Dr. Hanson came back with the watered-down mineral oil, a funnel, and a long rubber tube.  Janice stopped Drifter so the vet could begin her work.  Dr. Hanson slid the tube up one of Drifter’s nostrils and down into his stomach.  Once it was in place, she affixed the funnel to the other end and began to pour the mixture into the funnel, lifting it up every so often to drain the contents into Drifter’s stomach.

“You can keep walking him now,” she told Janice.  They started a slow walk while the doctor poured and lifted, poured and lifted.

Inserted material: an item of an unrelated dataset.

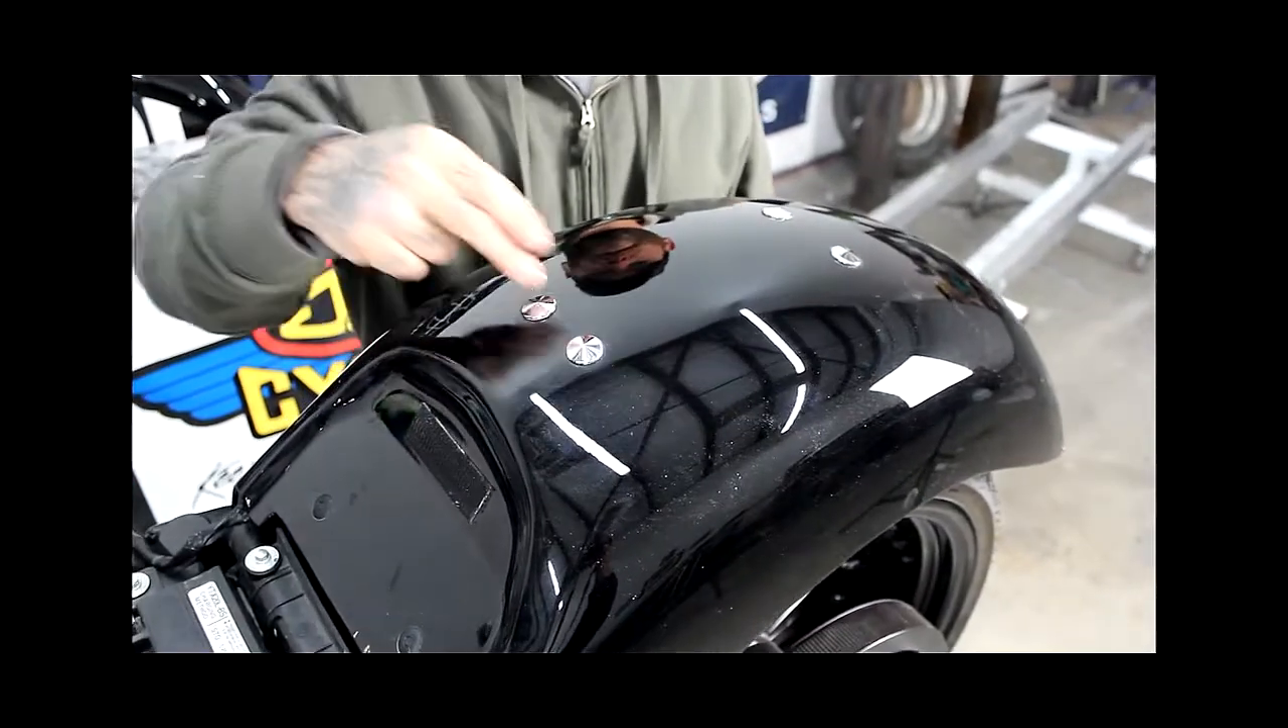You can see we've installed these chrome push plugs.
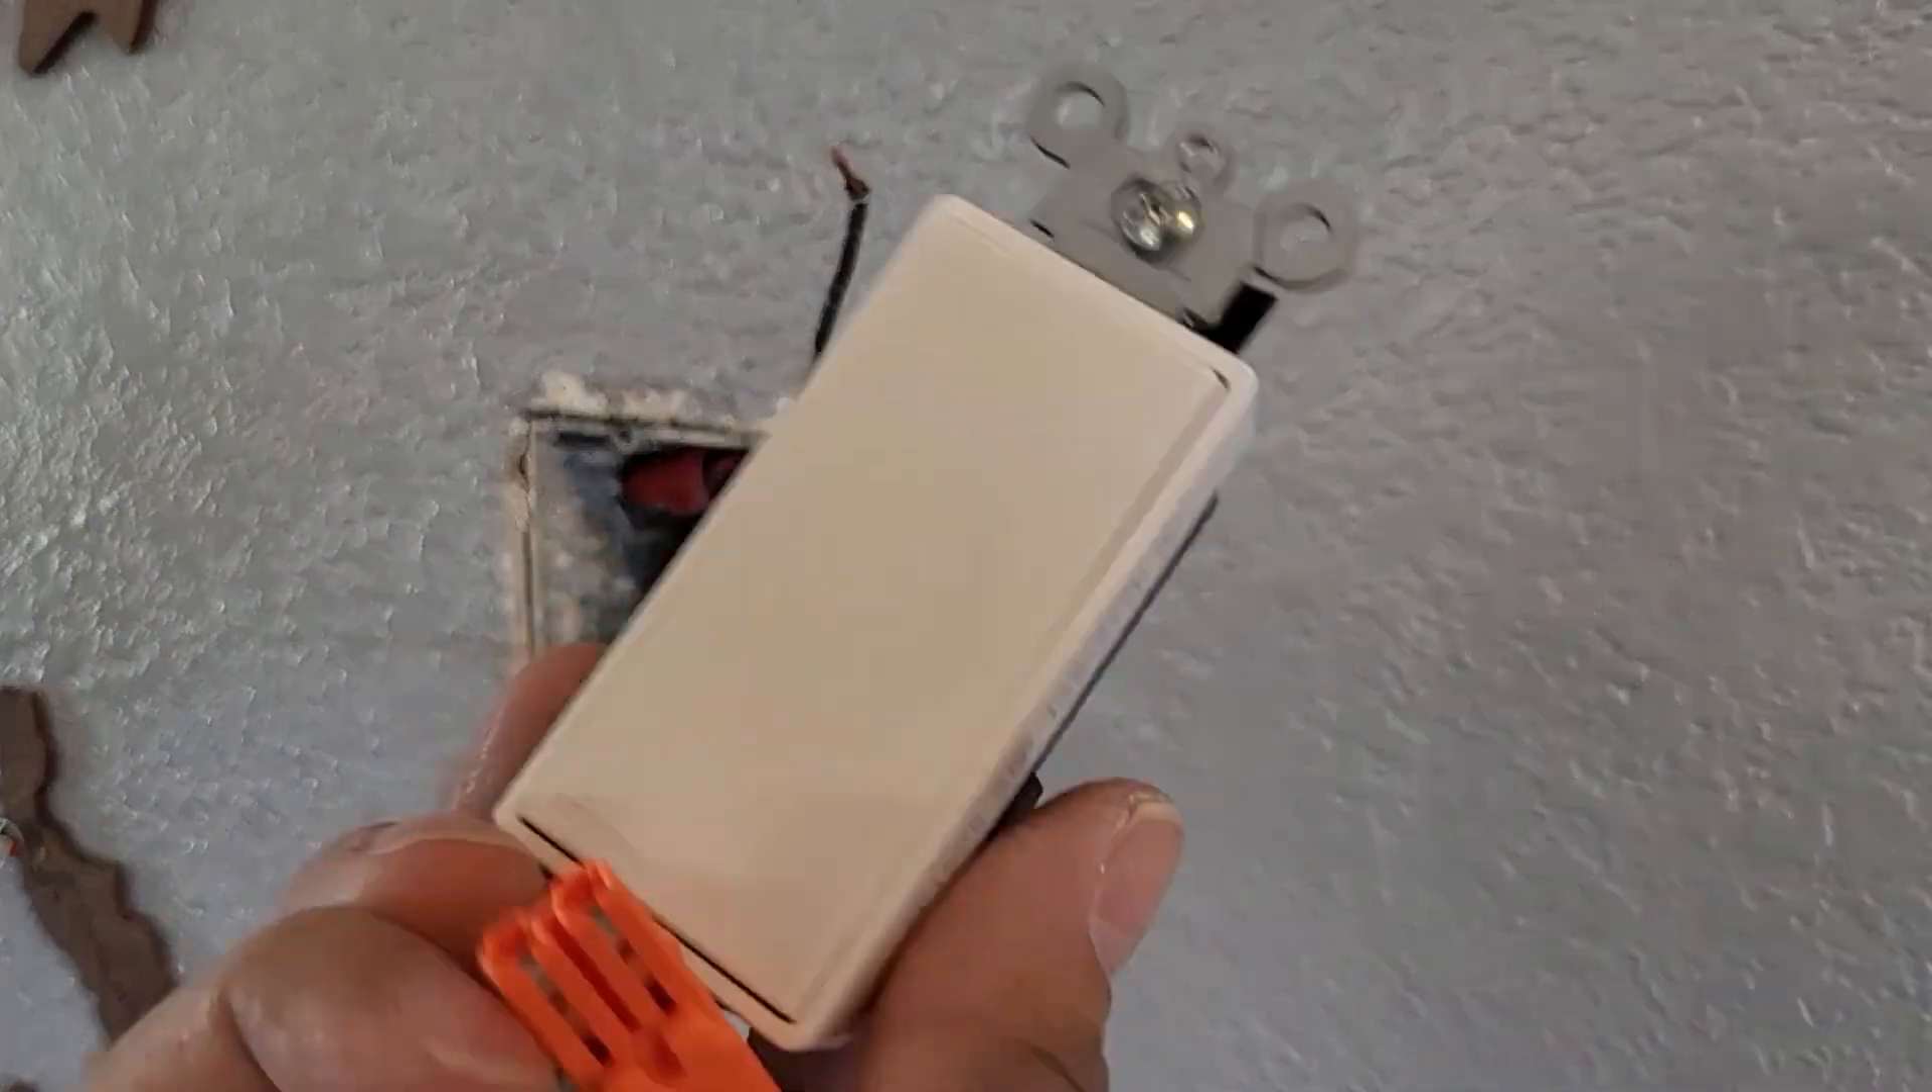As you can see, I already took off the cover plate and the old switch I have on there.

About five minutes into the treatment, Drifter let out a harsh sneeze.  Blood ran out of his nose, staining the white snip on his muzzle.  A bloody blob of fleshy goo stuck to the sleeve of Janice’s barn coat.  The vet assured her that he was fine.  Sometimes the tube could cause mild trauma, especially with the walking.

They walked and treated him for twenty minutes.  Then the tube came out.  “Keep him moving,” Dr. Hanson said.  And she began to clean up.

When she was cleaned up and ready to go, she went to talk to Sally and Ron.  Janice walked Drifter up to them, and Ron took the lead so the vet could talk to her.

“Walk him for another half-hour or so.  Then let him rest for a while,” Dr. Hanson told Janice.  “I have a foaling call to attend to, but I’ll be back after that.  He should be fine until then.  If you notice anything, call the office.  Dr. Brower is there.  He’ll be able to help.

“In the meantime, you guys get something to eat.  I’ll be back as soon as I can.”  She shook both women’s hands and left for her next call.